* [Exercise instructions]: Please output every record exactly, keeping each line as it is.

========

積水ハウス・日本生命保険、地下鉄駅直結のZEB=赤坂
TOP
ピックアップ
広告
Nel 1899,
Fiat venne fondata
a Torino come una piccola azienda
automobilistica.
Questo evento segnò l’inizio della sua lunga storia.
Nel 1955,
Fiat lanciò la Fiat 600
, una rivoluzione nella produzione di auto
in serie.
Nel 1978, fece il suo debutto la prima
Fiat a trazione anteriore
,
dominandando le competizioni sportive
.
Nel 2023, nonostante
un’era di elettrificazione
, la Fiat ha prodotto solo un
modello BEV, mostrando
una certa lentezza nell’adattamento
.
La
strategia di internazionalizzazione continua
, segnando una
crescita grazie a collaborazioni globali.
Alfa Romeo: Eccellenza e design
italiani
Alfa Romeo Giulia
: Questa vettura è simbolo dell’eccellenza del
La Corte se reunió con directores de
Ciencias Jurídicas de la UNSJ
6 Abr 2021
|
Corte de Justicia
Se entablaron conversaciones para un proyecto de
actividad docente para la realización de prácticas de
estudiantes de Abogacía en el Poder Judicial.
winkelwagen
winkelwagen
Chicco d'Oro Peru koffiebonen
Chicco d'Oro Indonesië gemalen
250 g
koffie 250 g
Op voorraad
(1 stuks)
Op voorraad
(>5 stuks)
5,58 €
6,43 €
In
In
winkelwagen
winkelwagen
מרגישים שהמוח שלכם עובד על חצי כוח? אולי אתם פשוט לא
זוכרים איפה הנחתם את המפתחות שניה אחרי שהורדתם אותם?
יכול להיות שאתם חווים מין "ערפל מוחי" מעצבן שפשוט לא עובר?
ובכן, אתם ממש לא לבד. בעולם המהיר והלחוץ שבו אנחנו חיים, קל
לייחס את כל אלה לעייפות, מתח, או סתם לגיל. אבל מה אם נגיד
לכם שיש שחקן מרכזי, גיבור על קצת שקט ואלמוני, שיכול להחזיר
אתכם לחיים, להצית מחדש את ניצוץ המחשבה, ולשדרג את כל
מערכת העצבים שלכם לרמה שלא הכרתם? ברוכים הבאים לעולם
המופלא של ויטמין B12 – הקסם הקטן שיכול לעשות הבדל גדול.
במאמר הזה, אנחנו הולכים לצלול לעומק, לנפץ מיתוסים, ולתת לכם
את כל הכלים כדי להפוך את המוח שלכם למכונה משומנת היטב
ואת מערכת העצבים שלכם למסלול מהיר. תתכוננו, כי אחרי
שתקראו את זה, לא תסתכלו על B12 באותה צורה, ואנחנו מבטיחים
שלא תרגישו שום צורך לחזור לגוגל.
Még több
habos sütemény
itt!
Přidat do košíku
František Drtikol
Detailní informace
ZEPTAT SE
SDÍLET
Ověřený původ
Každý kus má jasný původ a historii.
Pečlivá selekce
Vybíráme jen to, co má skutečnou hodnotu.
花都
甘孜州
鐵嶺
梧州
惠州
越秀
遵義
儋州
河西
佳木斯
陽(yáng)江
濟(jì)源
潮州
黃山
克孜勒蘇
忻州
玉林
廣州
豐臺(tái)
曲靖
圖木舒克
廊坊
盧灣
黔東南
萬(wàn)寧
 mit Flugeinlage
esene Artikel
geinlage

========

* [Answer to this exercise]:
積水ハウス・日本生命保険、地下鉄駅直結のZEB=赤坂
TOP
ピックアップ
広告
Nel 1899,
Fiat venne fondata
a Torino come una piccola azienda
automobilistica.
Questo evento segnò l’inizio della sua lunga storia.
Nel 1955,
Fiat lanciò la Fiat 600
, una rivoluzione nella produzione di auto
in serie.
Nel 1978, fece il suo debutto la prima
Fiat a trazione anteriore
,
dominandando le competizioni sportive
.
Nel 2023, nonostante
un’era di elettrificazione
, la Fiat ha prodotto solo un
modello BEV, mostrando
una certa lentezza nell’adattamento
.
La
strategia di internazionalizzazione continua
, segnando una
crescita grazie a collaborazioni globali.
Alfa Romeo: Eccellenza e design
italiani
Alfa Romeo Giulia
: Questa vettura è simbolo dell’eccellenza del
La Corte se reunió con directores de
Ciencias Jurídicas de la UNSJ
6 Abr 2021
|
Corte de Justicia
Se entablaron conversaciones para un proyecto de
actividad docente para la realización de prácticas de
estudiantes de Abogacía en el Poder Judicial.
winkelwagen
winkelwagen
Chicco d'Oro Peru koffiebonen
Chicco d'Oro Indonesië gemalen
250 g
koffie 250 g
Op voorraad
(1 stuks)
Op voorraad
(>5 stuks)
5,58 €
6,43 €
In
In
winkelwagen
winkelwagen
מרגישים שהמוח שלכם עובד על חצי כוח? אולי אתם פשוט לא
זוכרים איפה הנחתם את המפתחות שניה אחרי שהורדתם אותם?
יכול להיות שאתם חווים מין "ערפל מוחי" מעצבן שפשוט לא עובר?
ובכן, אתם ממש לא לבד. בעולם המהיר והלחוץ שבו אנחנו חיים, קל
לייחס את כל אלה לעייפות, מתח, או סתם לגיל. אבל מה אם נגיד
לכם שיש שחקן מרכזי, גיבור על קצת שקט ואלמוני, שיכול להחזיר
אתכם לחיים, להצית מחדש את ניצוץ המחשבה, ולשדרג את כל
מערכת העצבים שלכם לרמה שלא הכרתם? ברוכים הבאים לעולם
המופלא של ויטמין B12 – הקסם הקטן שיכול לעשות הבדל גדול.
במאמר הזה, אנחנו הולכים לצלול לעומק, לנפץ מיתוסים, ולתת לכם
את כל הכלים כדי להפוך את המוח שלכם למכונה משומנת היטב
ואת מערכת העצבים שלכם למסלול מהיר. תתכוננו, כי אחרי
שתקראו את זה, לא תסתכלו על B12 באותה צורה, ואנחנו מבטיחים
שלא תרגישו שום צורך לחזור לגוגל.
Még több
habos sütemény
itt!
Přidat do košíku
František Drtikol
Detailní informace
ZEPTAT SE
SDÍLET
Ověřený původ
Každý kus má jasný původ a historii.
Pečlivá selekce
Vybíráme jen to, co má skutečnou hodnotu.
花都
甘孜州
鐵嶺
梧州
惠州
越秀
遵義
儋州
河西
佳木斯
陽(yáng)江
濟(jì)源
潮州
黃山
克孜勒蘇
忻州
玉林
廣州
豐臺(tái)
曲靖
圖木舒克
廊坊
盧灣
黔東南
萬(wàn)寧
 mit Flugeinlage
esene Artikel
geinlage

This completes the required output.